Veiligheid is de effectieve bescherming van mensen tegen aantasting van hun lichamelijke en geestelijke integriteit. Uitzondering daarop zijn ziekten waarvan geen externe oorzaak bekend is. Die tasten wel de lichamelijke of geestelijke integriteit aan, maar zijn een medisch probleem. Wanneer de medische wetenschap een externe oorzaak identificeert (bijv. asbest, roken, fijnstof), wordt het alsnog een veiligheidsprobleem. Veiligheid is dus een te bereiken status die in de kern bestaat uit het effectief beschermd zijn tegen kwalijke inwerkingen op lichaam en geest.

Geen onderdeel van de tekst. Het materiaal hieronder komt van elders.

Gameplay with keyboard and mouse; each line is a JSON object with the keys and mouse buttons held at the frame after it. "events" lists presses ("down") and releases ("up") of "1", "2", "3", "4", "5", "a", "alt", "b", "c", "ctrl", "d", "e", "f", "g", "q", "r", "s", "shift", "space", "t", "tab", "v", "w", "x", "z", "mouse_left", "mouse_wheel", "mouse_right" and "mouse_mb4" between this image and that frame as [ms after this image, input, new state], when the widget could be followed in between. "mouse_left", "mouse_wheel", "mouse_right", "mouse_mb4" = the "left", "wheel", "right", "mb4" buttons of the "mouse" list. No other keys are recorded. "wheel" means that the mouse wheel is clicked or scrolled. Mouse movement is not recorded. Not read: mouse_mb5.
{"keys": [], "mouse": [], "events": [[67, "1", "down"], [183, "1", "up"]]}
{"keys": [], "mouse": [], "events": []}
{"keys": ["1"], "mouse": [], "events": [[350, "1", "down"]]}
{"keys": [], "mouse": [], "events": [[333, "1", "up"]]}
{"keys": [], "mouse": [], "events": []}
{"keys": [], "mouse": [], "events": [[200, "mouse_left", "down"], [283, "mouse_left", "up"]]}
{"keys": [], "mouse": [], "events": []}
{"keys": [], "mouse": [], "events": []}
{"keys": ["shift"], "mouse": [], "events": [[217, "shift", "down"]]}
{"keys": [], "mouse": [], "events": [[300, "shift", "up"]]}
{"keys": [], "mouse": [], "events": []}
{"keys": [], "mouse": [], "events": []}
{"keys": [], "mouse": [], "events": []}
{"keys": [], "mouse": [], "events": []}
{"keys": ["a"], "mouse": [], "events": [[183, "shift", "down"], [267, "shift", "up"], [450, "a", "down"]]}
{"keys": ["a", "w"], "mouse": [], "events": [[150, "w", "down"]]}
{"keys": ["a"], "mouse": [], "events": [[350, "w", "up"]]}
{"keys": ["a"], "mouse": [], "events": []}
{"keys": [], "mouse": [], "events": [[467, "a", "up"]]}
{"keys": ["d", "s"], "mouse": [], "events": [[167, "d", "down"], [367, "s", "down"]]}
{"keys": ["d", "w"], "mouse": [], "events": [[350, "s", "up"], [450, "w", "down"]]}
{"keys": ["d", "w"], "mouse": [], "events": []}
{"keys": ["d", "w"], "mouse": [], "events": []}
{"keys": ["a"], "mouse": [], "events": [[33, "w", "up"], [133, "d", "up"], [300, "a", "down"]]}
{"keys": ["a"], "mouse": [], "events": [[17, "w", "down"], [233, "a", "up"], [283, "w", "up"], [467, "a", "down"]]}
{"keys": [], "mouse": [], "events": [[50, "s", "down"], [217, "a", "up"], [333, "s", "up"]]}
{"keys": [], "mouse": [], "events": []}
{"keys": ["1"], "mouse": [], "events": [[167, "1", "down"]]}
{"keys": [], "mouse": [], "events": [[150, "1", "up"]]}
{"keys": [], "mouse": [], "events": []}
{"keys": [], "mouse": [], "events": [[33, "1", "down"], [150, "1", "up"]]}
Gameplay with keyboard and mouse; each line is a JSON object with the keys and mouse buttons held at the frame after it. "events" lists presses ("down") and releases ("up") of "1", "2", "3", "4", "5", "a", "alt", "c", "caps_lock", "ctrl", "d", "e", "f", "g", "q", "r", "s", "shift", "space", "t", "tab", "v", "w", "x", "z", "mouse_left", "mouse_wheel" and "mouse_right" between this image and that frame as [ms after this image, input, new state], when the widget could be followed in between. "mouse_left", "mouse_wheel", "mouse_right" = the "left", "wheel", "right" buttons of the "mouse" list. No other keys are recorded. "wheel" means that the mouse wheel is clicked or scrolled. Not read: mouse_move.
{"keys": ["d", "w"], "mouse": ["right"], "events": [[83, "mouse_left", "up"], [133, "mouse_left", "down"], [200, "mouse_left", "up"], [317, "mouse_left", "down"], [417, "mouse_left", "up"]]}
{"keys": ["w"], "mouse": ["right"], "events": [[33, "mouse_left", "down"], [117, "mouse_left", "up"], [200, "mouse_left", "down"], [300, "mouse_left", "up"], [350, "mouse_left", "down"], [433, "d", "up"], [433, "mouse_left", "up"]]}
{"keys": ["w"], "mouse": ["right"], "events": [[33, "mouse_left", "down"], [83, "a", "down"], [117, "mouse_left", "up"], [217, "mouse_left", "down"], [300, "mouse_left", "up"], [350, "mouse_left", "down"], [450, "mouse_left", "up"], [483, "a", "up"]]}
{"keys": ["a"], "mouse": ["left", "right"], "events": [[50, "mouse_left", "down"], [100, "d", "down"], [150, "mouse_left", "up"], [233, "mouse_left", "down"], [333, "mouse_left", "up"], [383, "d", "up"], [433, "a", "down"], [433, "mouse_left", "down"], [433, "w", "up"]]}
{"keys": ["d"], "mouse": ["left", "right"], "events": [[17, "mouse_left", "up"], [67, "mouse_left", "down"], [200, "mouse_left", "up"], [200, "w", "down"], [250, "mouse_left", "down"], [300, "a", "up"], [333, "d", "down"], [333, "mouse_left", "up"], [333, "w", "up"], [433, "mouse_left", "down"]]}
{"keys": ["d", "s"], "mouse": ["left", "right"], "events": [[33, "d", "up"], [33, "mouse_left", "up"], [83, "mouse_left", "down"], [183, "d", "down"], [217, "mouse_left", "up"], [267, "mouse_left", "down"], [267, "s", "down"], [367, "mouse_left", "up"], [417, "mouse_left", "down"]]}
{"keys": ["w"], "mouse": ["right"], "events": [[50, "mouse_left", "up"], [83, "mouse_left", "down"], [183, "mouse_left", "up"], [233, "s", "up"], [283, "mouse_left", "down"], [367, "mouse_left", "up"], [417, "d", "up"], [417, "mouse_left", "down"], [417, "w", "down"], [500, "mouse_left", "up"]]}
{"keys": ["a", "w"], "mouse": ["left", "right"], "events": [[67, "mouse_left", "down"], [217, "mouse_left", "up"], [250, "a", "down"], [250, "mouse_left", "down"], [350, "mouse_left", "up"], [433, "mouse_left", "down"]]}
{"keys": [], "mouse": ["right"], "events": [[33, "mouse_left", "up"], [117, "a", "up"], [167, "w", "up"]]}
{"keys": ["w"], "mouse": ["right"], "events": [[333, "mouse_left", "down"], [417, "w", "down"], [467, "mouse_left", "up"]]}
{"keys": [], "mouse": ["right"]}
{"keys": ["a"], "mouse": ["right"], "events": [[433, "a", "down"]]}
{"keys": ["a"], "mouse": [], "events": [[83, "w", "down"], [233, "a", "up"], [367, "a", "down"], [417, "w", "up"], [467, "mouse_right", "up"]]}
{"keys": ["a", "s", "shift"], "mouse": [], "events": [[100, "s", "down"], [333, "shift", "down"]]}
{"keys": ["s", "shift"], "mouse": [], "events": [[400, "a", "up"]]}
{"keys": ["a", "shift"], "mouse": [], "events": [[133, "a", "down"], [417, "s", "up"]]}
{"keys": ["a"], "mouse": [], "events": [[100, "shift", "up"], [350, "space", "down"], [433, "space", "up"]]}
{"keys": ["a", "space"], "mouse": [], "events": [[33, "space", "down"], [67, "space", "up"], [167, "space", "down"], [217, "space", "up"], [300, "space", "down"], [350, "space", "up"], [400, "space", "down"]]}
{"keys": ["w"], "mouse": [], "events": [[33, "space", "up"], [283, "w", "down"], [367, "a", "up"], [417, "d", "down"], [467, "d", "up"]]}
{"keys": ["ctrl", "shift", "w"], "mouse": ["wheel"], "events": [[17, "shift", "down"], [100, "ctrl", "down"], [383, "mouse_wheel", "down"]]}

Digitalisering is een ontwikkeling die inhoudt dat informatie- en communicatietechnologie (ICT), en daarmee dus ook digitale datastromen, op steeds meer plaatsen en op steeds meer manieren een rol spelen in ons dagelijks leven. Digitalisering is niet enkel de productie, verspreiding en ingebruikname van ICT-apparatuur. Het omvat ook de ontwikkeling en verspreiding van een geestelijke gesteldheid die daarbij past: een vorm van rationeel denken die Marcuse in zijn De eendimensionale mens (1968) ‘techno-logie’ heeft genoemd. De term ‘techno-logie’ (met koppelteken) verwijst bij Marcuse naar het beredenerend en berekenend denken waarop de moderne techniek is geschoeid en waarmee de leefwereld instrumentalistisch tegemoet wordt getreden. Zo’n denkwijze is onlosmakelijk onderdeel van ons technologisch complex. Illustratief daarvoor is bijvoorbeeld de discussie over de vraag of algoritmen wel of juist niet de basis moeten zijn voor beslissingen die worden gemaakt door bijvoorbeeld de politie of de rechtspraak.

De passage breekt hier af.